• U.S.

Rodeo: King of the Rope

3 minute read
TIME

Like the professional golfer, the ro deo cowboy is a nomad of sport — wan dering from town to town, plying his trade in a succession of arenas, paying his own way and earning only what he is good enough to win. In ten years on the bigtime rodeo circuit, driving 70,-000 miles a year, sleeping in trailers and nursing an ulcer, New Mexico’s Glen Franklin, 29, has won more “go-rounds” and money ($152,481) than most. Until last week, though, one prize had always eluded him: the silver and gold belt buckle and embossed saddle that are awarded each year to the winner of the Rodeo Cowboys Association’s calf-roping championship—and which, for five straight years, had gone to Idaho’s “King of the Ropers,”, Dean Oliver.

Of rodeo’s five events (others: steer wrestling, bull riding, saddle and bareback bronc riding), calf roping is the most delicate and difficult. The “calves” are mean, 300-lb. Branguses that can smash a man’s ribs or knock out half his teeth with one kick. On horseback, the roper must run down and lasso the charging calf—then leap from his horse, wrestle the infuriated animal onto its side, loop three of its legs together with a “pigging string” and finish off his handiwork with a nonslip “hooey” knot. The race is against time (experts can do the whole job in 15 sec. or less), and it requires exquisite teamwork between the cowpoke and his mount (Will Rogers once remarked that a good roper owes 75% of his success to his horse).
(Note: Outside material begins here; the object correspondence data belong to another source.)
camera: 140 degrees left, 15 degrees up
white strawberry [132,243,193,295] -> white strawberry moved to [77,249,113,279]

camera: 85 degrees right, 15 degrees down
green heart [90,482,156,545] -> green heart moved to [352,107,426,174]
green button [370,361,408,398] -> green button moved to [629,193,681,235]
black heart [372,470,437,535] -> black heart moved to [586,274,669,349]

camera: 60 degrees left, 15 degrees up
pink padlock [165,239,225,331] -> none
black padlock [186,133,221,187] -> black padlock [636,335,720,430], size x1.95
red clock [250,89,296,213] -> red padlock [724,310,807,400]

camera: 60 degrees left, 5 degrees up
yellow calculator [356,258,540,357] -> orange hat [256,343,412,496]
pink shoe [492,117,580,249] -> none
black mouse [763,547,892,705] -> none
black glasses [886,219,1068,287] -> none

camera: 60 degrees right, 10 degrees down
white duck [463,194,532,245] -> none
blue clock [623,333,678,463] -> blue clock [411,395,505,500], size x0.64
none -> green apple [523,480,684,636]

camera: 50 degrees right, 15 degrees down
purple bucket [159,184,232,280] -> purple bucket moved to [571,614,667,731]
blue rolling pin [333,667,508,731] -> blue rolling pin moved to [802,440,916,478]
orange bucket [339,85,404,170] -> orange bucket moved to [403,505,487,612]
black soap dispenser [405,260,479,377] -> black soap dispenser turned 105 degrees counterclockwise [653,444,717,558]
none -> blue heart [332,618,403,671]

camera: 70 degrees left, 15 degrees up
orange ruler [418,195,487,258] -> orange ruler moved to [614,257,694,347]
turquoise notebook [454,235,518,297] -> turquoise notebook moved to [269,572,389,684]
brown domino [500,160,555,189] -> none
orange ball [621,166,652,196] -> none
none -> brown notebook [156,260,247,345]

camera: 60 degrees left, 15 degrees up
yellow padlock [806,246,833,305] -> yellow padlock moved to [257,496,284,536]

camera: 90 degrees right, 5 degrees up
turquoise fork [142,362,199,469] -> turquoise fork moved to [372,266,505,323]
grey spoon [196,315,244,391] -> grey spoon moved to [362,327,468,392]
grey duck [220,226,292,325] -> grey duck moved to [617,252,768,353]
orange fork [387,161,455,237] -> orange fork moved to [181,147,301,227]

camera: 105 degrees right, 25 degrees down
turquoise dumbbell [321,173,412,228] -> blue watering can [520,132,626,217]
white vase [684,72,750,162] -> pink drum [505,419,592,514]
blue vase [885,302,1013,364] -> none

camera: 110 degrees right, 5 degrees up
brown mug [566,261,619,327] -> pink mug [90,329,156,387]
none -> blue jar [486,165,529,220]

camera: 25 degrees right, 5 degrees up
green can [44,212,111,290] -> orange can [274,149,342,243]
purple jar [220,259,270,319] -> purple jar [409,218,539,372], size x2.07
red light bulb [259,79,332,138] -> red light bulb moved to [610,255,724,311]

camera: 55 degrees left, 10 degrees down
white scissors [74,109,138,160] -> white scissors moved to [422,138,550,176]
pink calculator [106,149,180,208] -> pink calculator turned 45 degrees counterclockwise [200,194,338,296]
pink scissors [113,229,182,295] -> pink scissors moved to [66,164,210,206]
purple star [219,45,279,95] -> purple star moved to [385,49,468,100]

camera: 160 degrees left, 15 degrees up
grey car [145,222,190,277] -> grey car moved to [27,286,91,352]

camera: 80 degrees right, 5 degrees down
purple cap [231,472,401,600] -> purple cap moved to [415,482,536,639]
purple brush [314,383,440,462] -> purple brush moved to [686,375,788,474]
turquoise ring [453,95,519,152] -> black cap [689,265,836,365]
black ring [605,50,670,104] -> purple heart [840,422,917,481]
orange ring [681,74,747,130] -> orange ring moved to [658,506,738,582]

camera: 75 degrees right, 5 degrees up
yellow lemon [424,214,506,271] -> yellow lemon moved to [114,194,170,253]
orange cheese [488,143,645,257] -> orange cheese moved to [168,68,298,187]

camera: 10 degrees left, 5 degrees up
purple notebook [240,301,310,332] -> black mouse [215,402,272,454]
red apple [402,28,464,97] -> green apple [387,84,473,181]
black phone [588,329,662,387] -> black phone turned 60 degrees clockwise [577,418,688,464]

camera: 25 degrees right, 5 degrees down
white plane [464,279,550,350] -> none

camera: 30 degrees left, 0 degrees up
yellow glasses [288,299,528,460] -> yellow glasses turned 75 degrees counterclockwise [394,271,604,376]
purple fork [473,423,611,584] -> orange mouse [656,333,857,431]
Rodeo ropers pay as much as $5,000 for a quarterhorse, and most of them—like matadors—maintain practice rings of their own, where they train their mounts for months to anticipate each move of a zigzagging calf, to stop instantly (“sticking ’em into the ground,” in rodeo talk) at the precise moment the lariat settles around the Brangus’ neck.

Windmill to Victory. From that point on, though, the contest is strictly man against beast. Last week, at the National Finals Rodeo in Oklahoma City, Franklin gave a superb demonstration of his skills. On his seventh “go-round,” Glen lost precious seconds when he got off to a slow start, had to chase his calf halfway across the arena before he got within lariat range. Leaping out of the saddle, pigging string clutched in his teeth, he flung the calf to the ground and climbed astride, pinning the flailing legs between his own knees and “windmilling” the string around the animal’s ankles. Throwing up his arms in a gesture of victory, Franklin waited for the judges’ verdict. His time: 10.6 sec., a new arena record that earned him $318.85, for the event and boosted his 1965 earnings to $29,431. That was enough to assure him the R.C.A. championship saddle and buckle—at last defeating Dean Oliver. It was, in fact, more money than any other roper in history had won in a single season.